• **TASK TO COMPLETE**: A faithful transcript of all the lines below, with no pictures, is the goal here.

....................

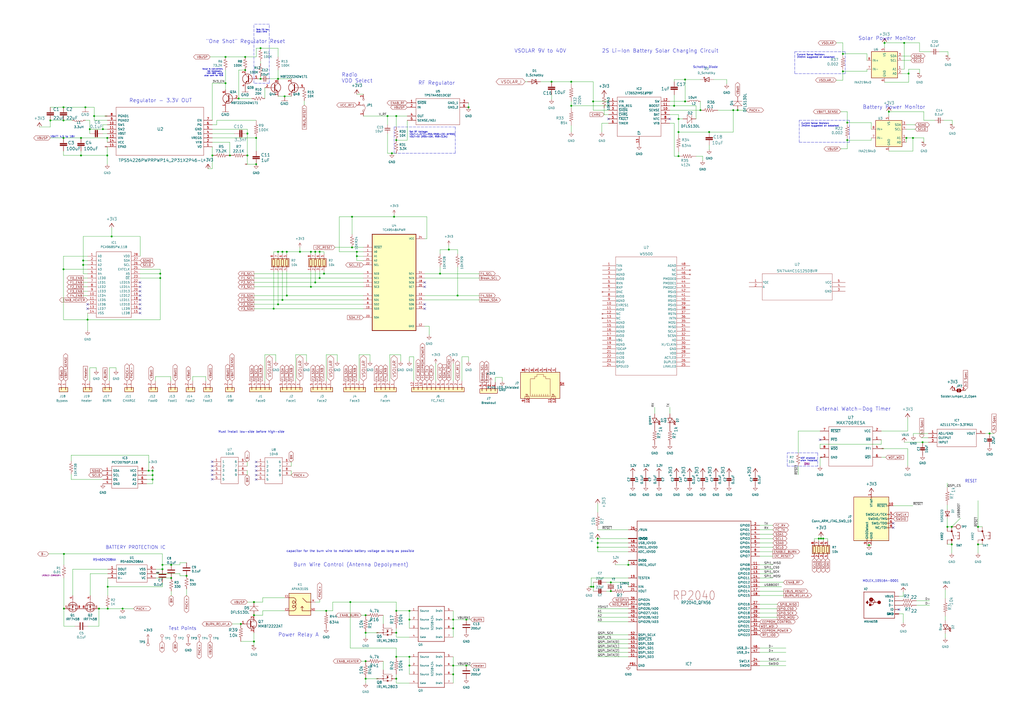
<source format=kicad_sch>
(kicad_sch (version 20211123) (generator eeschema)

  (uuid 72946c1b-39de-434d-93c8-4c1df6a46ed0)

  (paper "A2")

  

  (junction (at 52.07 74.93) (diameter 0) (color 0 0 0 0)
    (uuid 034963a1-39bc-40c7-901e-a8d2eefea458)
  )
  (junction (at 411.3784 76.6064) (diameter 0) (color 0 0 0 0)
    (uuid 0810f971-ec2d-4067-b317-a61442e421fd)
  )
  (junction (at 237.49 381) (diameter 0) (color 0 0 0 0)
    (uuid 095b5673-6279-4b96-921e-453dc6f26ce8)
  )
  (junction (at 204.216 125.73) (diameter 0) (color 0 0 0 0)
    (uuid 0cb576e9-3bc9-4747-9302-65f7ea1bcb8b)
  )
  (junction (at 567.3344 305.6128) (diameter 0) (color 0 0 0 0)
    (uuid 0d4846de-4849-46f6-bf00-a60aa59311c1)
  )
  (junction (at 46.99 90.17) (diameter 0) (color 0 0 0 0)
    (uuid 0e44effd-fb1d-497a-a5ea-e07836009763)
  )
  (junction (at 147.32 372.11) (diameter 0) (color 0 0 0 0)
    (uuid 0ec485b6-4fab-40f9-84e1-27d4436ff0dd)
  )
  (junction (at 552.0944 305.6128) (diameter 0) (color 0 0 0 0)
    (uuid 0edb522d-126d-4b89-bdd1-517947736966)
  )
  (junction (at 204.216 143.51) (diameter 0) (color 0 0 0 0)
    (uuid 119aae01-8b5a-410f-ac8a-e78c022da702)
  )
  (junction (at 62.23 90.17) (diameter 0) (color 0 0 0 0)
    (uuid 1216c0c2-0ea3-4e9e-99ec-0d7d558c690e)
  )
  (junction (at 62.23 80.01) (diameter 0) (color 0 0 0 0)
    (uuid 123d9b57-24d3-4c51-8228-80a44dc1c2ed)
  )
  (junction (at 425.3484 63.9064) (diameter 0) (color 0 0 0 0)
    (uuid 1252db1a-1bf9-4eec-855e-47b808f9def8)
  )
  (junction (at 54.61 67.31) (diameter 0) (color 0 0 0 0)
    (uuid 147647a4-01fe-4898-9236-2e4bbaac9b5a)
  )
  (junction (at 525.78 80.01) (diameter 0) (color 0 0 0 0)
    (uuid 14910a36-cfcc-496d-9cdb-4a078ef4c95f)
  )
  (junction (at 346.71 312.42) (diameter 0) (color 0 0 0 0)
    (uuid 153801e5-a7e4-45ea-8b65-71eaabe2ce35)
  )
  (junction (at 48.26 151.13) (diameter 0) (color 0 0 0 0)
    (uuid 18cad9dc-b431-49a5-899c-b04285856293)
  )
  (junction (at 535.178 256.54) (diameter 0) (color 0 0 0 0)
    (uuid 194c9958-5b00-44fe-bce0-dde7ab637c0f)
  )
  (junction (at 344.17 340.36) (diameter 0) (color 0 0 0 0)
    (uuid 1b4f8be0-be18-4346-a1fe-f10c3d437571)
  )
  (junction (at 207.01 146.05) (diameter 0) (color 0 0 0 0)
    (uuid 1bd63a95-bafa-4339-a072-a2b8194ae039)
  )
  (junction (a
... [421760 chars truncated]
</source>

....................

• **PROBLEM SOLUTION**:
<source format=kicad_sch>
(kicad_sch (version 20211123) (generator eeschema)

  (uuid 72946c1b-39de-434d-93c8-4c1df6a46ed0)

  (paper "A2")

  

  (junction (at 52.07 74.93) (diameter 0) (color 0 0 0 0)
    (uuid 034963a1-39bc-40c7-901e-a8d2eefea458)
  )
  (junction (at 411.3784 76.6064) (diameter 0) (color 0 0 0 0)
    (uuid 0810f971-ec2d-4067-b317-a61442e421fd)
  )
  (junction (at 237.49 381) (diameter 0) (color 0 0 0 0)
    (uuid 095b5673-6279-4b96-921e-453dc6f26ce8)
  )
  (junction (at 204.216 125.73) (diameter 0) (color 0 0 0 0)
    (uuid 0cb576e9-3bc9-4747-9302-65f7ea1bcb8b)
  )
  (junction (at 567.3344 305.6128) (diameter 0) (color 0 0 0 0)
    (uuid 0d4846de-4849-46f6-bf00-a60aa59311c1)
  )
  (junction (at 46.99 90.17) (diameter 0) (color 0 0 0 0)
    (uuid 0e44effd-fb1d-497a-a5ea-e07836009763)
  )
  (junction (at 147.32 372.11) (diameter 0) (color 0 0 0 0)
    (uuid 0ec485b6-4fab-40f9-84e1-27d4436ff0dd)
  )
  (junction (at 552.0944 305.6128) (diameter 0) (color 0 0 0 0)
    (uuid 0edb522d-126d-4b89-bdd1-517947736966)
  )
  (junction (at 204.216 143.51) (diameter 0) (color 0 0 0 0)
    (uuid 119aae01-8b5a-410f-ac8a-e78c022da702)
  )
  (junction (at 62.23 90.17) (diameter 0) (color 0 0 0 0)
    (uuid 1216c0c2-0ea3-4e9e-99ec-0d7d558c690e)
  )
  (junction (at 62.23 80.01) (diameter 0) (color 0 0 0 0)
    (uuid 123d9b57-24d3-4c51-8228-80a44dc1c2ed)
  )
  (junction (at 425.3484 63.9064) (diameter 0) (color 0 0 0 0)
    (uuid 1252db1a-1bf9-4eec-855e-47b808f9def8)
  )
  (junction (at 54.61 67.31) (diameter 0) (color 0 0 0 0)
    (uuid 147647a4-01fe-4898-9236-2e4bbaac9b5a)
  )
  (junction (at 525.78 80.01) (diameter 0) (color 0 0 0 0)
    (uuid 14910a36-cfcc-496d-9cdb-4a078ef4c95f)
  )
  (junction (at 346.71 312.42) (diameter 0) (color 0 0 0 0)
    (uuid 153801e5-a7e4-45ea-8b65-71eaabe2ce35)
  )
  (junction (at 48.26 151.13) (diameter 0) (color 0 0 0 0)
    (uuid 18cad9dc-b431-49a5-899c-b04285856293)
  )
  (junction (at 535.178 256.54) (diameter 0) (color 0 0 0 0)
    (uuid 194c9958-5b00-44fe-bce0-dde7ab637c0f)
  )
  (junction (at 344.17 340.36) (diameter 0) (color 0 0 0 0)
    (uuid 1b4f8be0-be18-4346-a1fe-f10c3d437571)
  )
  (junction (at 207.01 146.05) (diameter 0) (color 0 0 0 0)
    (uuid 1bd63a95-bafa-4339-a072-a2b8194ae039)
  )
  (junction (a
... [421760 chars truncated]
</source>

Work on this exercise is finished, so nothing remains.